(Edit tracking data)
Segment Open

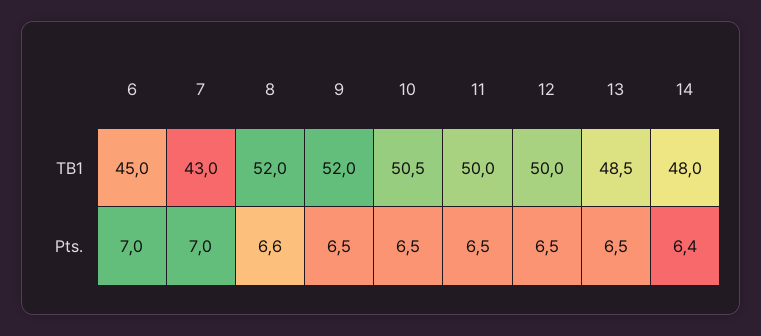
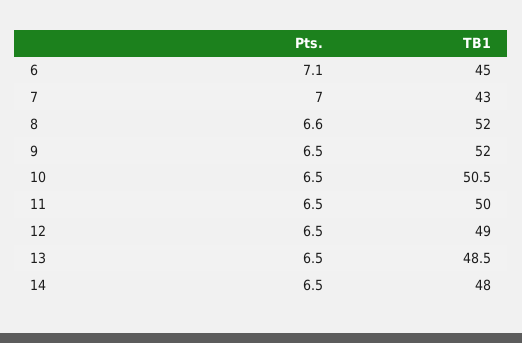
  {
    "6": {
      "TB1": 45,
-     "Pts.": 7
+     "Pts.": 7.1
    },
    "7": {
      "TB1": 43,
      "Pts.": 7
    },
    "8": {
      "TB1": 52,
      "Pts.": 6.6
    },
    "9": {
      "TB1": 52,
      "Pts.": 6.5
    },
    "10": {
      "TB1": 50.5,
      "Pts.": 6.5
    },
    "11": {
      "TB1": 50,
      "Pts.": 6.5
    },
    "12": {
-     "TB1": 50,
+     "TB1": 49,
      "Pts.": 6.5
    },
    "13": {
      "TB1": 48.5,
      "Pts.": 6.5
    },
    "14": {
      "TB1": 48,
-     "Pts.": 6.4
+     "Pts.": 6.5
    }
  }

Segment Closed
Segment Open

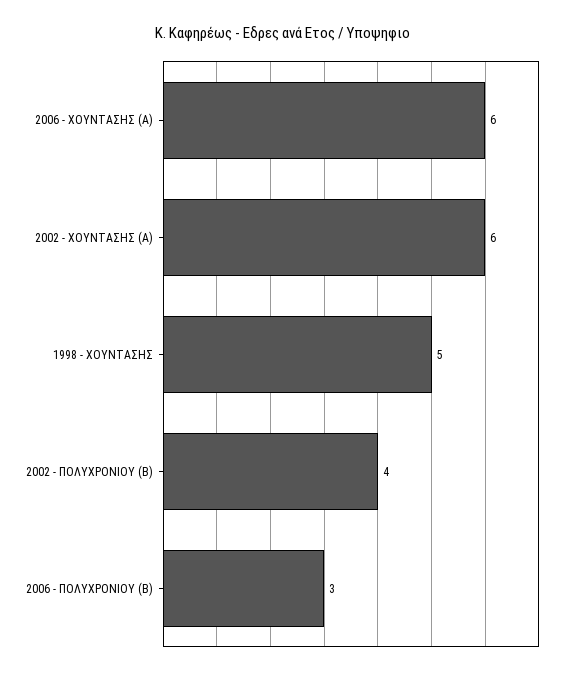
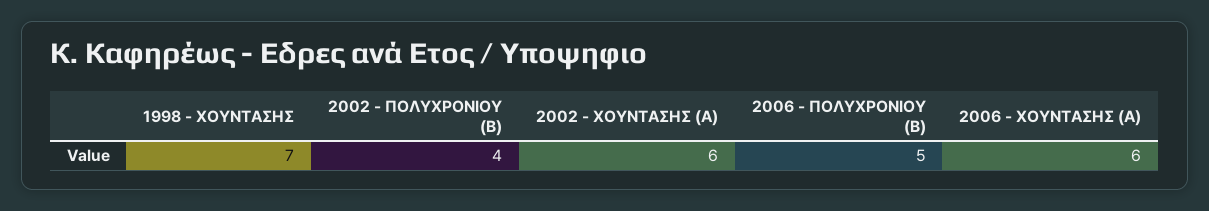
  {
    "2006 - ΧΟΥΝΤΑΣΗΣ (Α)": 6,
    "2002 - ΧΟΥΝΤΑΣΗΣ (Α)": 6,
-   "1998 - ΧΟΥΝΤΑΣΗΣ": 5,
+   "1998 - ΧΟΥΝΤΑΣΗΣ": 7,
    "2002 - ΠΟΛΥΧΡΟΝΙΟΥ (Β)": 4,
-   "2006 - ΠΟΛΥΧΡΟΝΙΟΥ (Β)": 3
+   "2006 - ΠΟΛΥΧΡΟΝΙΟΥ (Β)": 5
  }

Segment Closed

→ **Task item**
The answer must be every line from the records above that contains the word "ΠΟΛΥΧΡΟΝΙΟΥ", copied out.

→ **Solution for this task**
    "2002 - ΠΟΛΥΧΡΟΝΙΟΥ (Β)": 4,
-   "2006 - ΠΟΛΥΧΡΟΝΙΟΥ (Β)": 3
+   "2006 - ΠΟΛΥΧΡΟΝΙΟΥ (Β)": 5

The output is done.